Short-term followup suggests that an open surgical dislocation relieves pain and improves function without many short-term complications. Our data are consistent with other reports using patient-reported general and disease-specific outcomes, as well as clinician-reported outcomes [1, 2, 5, 15]. We believe caution should be used in patient selection. Based on previously published studies, hips with more advanced signs of arthritis have not fared as well with this procedure [1, 2, 15]. Longer-term data collection is necessary to document the long-term benefits of creating impingement-free motion.


We thank Dr. Thaddeus Laird for his expertise and time commitment in reading and performing the arthro-MRIs.

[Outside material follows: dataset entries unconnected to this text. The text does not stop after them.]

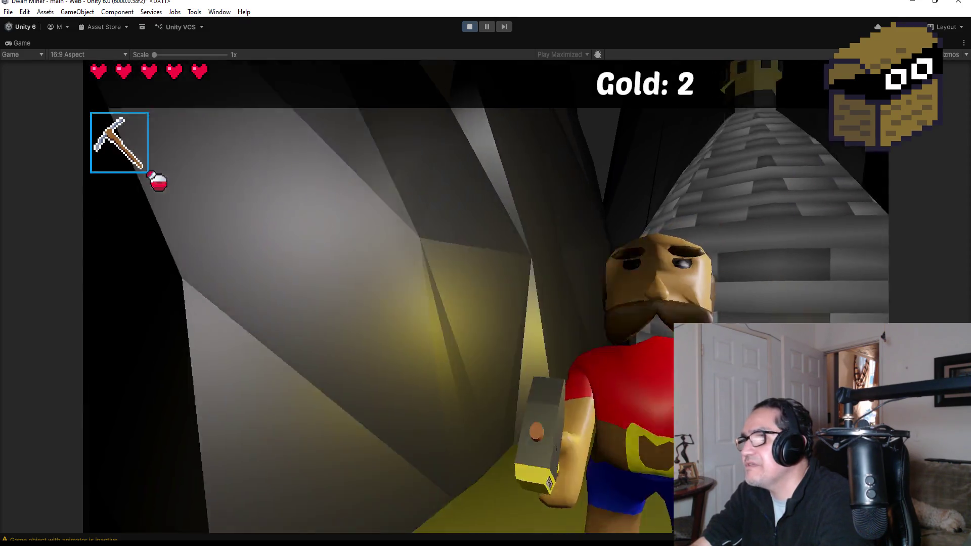
key(w)
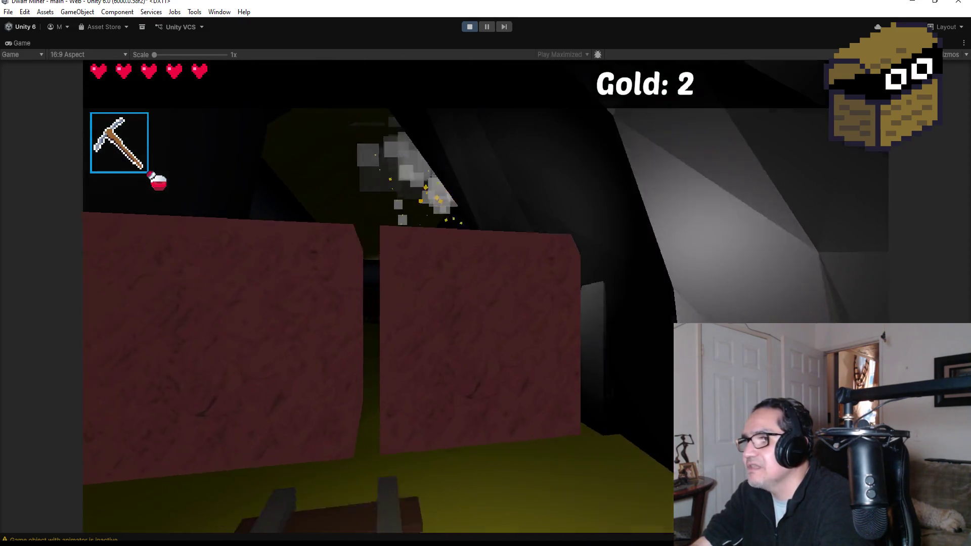
key(w)
Step: Equip the gun with key 2 and shoot the goblin three times
key(2)
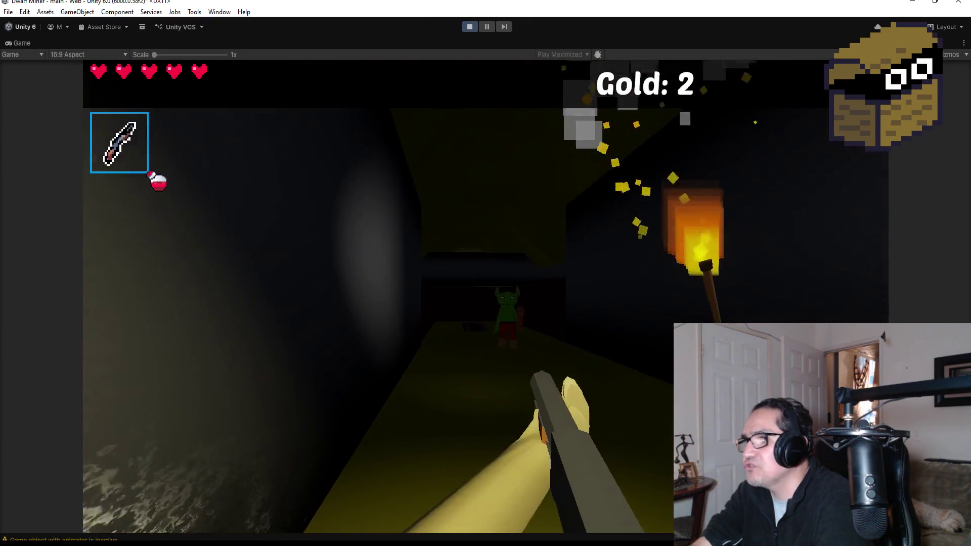
click(486, 297)
click(486, 297)
click(486, 297)
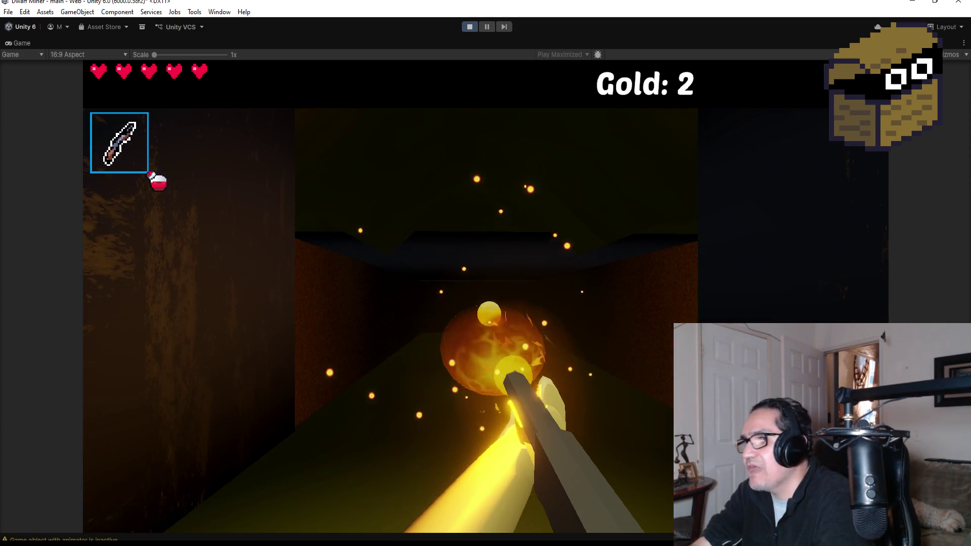
Step: Switch back to the pickaxe, advance into the bat room and throw a web down the corridor
key(w)
key(1)
key(w)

Appendix 1. Patient Questionnaire

  1. Are you experiencing pain? If so, how would you rate it?
    1. None
    2. Mild, occasional
    3. Moderate to severe
    4. Marked severity limiting function
    5. Totally disabled
  2. Are you taking medications?
    1. None
    2. Antiinflammatories
    3. Narcotics
  3. What is your best ambulatory function?
    1. Running
    2. Walking
  4. Do you participate in exercise?
    1. Impact sports
    2. Non-impact sports
    3. No exercise or inactive
  5. Describe your stamina for walking?
    1. Unlimited
    2. > 1 mile
    3. 0.5–1 mile
    4. < 0.5 miles
  6. Can you climb stairs?
    1. Without a banister
    2. With a banister
    3. Can’t climb stairs
  7. Can you don shoes and socks?
    1. Without difficulty
    2. With difficulty
    3. Not at all. Need assistance.
  8. Do you require any walking aids?
    1. None
    2. Cane
    3. Crutches
    4. Wheelchair
  9. Describe your sitting abilities.
    1. A chair of any height
    2. Only in high chairs
    3. Can’t sit in a chair
  10. Are you currently limping?
    1. Not at all
    2. Occasionally when tired
    3. Always
    4. Always and require an external support of some type
  11. Describe your feelings regarding the operation.
    1. Happy
    2. Satisfied
    3. Unhappy


Each author certifies that he or she has no commercial associations (eg, consultancies, stock ownership, equity interest, patent/licensing arrangements, etc) that might pose a conflict of interest in connection with the submitted article.

Each author certifies that his or her institution has approved the human protocol for this investigation and that all investigations were conducted in conformity with ethical principles of research, and that informed consent for participation in the study was obtained.